Stark, ehrgeizig, gebildet und charmant soll er gewesen: Markgraf
Karl III.
Wilhelm von Baden-Durlach (1679 – 1738). Als absolutistischer
Herrscher regierte er ab 1709 bis 1738 sein Land, das im Osten
an das Herzogtum Württemberg, im Westen an den Rhein und
Frankreich angrenzte. Während seiner Regierungszeit verlegte
Karl Wilhelm die markgräfliche Residenz von Durlach nach
Carols-Ruhe. Diese weltweit berühmt gewordene und nach ihrem
Gründer benannte, einzigartige Schloss- und Stadtanlage
prägt bis heute das Stadtbild.
Karl Wilhelms Leben stand ganz im Zeichen des Absolutismus
und der barocken Inszenierungen. Mit Magdalene Wilhelmine von
Württemberg
verheiratet, galt seine Leidenschaft jedoch vielmehr seinen legendären
Hofsängerinnen und den Tulpen. Damit erlangte er Berühmtheit
weit über die Landesgrenzen hinaus.
Die Große Landesausstellung widmet sich erstmals der Persönlichkeit
des Gründers von Karlsruhe, der heute nach Stuttgart zweitgrößten
Stadt in Baden-Württemberg. Als Jubiläumsschau nimmt
sie den 300. Stadtgeburtstag zum Anlass, Leben und Wirken des
Markgrafen von Baden-Durlach in drei chronologisch aufeinanderfolgenden
Ausstellungsbereichen am Originalschauplatz zu präsentieren.
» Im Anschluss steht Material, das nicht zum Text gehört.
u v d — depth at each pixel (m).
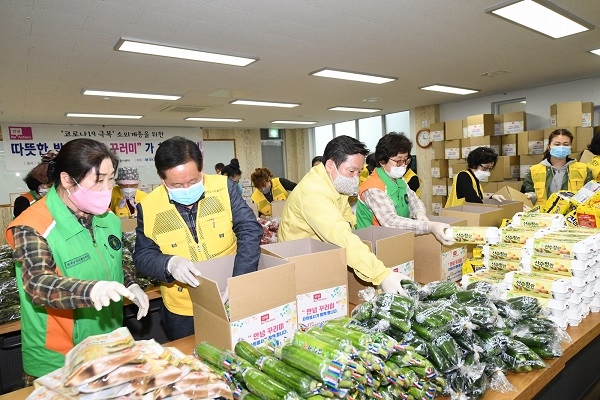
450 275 1.70
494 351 0.98
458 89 6.14
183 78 4.52
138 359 0.72
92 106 5.90
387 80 5.21
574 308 1.24
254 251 1.36
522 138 5.89
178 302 1.55
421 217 2.00
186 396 0.72
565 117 5.29
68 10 2.55
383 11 2.89
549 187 3.17
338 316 1.28
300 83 5.13
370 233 1.77
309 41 3.47
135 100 5.64
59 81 4.30
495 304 1.10
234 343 1.01
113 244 1.38
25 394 0.97
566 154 3.06
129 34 3.04
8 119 6.81
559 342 1.09
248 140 10.27
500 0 2.80
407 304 1.00
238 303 1.01
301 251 1.53
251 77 4.66
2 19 2.63
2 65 3.59
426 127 7.77
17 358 2.00
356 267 1.31
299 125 10.15
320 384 0.78
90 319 1.33
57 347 1.27
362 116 8.90
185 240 1.48
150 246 1.49
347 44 3.62
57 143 7.71
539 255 1.33
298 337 0.91
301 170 11.27
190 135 9.35
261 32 3.18
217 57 3.77
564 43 3.86
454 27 3.29
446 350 0.91
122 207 3.83
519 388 0.95
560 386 1.23
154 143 8.86
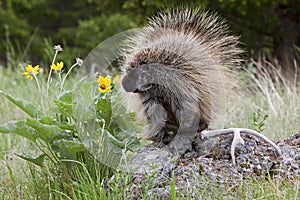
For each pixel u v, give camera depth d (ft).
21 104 24.85
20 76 47.80
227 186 22.65
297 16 54.65
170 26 26.71
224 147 24.85
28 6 86.79
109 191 22.90
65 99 25.11
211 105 25.40
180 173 23.34
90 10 93.25
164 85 24.35
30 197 24.54
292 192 22.09
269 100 34.78
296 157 24.54
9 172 27.30
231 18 52.34
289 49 53.88
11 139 32.01
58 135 24.34
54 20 91.81
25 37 83.76
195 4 45.98
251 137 25.67
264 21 52.65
Unter den rund 250 Exponaten aus dem In- und Ausland befinden
sich einzigartige und persönliche Objekte, die aus dem markgräflichen
Familienbesitz des Hauses Baden stammen.
Baden und Europa um 1700
Nach Beendigung des Dreißigjährigen Krieges und der
Grenzziehung am Rhein 1648 verschärft sich der Konflikt
zwischen den Häusern Habsburg und Bourbon. Ab der zweiten
Hälfte des 17. Jahrhunderts wird der Oberrhein zum deutsch-französischen
Kriegsschauplatz. Als Folge von Frankreichs Machtpolitik erschüttern
der Holländische Krieg (1672 – 1678) und der sogenannte
Pfälzer Erbfolgekrieg (1688 – 1697) (Reunionskriege)
das Land. Zur Reichsverteidigung wird der Festungsbau entlang
des Rheins massiv vorangetrieben.
Von den feindlichen Auseinandersetzungen zwischen dem französischen
Heer unter König Ludwig XIV. und der Reichsarmee unter dem
Habsburger Kaiser Leopold I. sind auch die rechtsrheinischen
Markgrafschaften Baden-Durlach und Baden-Baden betroffen. Zum
Inbegriff französischer Expansionspolitik wird die Zerstörung
Heidelbergs im Jahre 1693. Mit dem Offizier Ezéchiel du
Mas, Comte de Mélac bekommt die Kriegsstrategie der „verbrannten“ Erde,
der die Markgrafschaft Baden-Durlach zum Opfer fällt, ein
Gesicht. Baden-Durlach gehört dem Schwäbischen Reichskreis
an, der auch bei Ausbruch des Spanischen Erbfolgekrieges (1701 – 1714)
Truppen stellt.
Mit unerschrockenem Muth
Mit Ausbruch des Spanischen Erbfolgekrieges (1701 – 1714)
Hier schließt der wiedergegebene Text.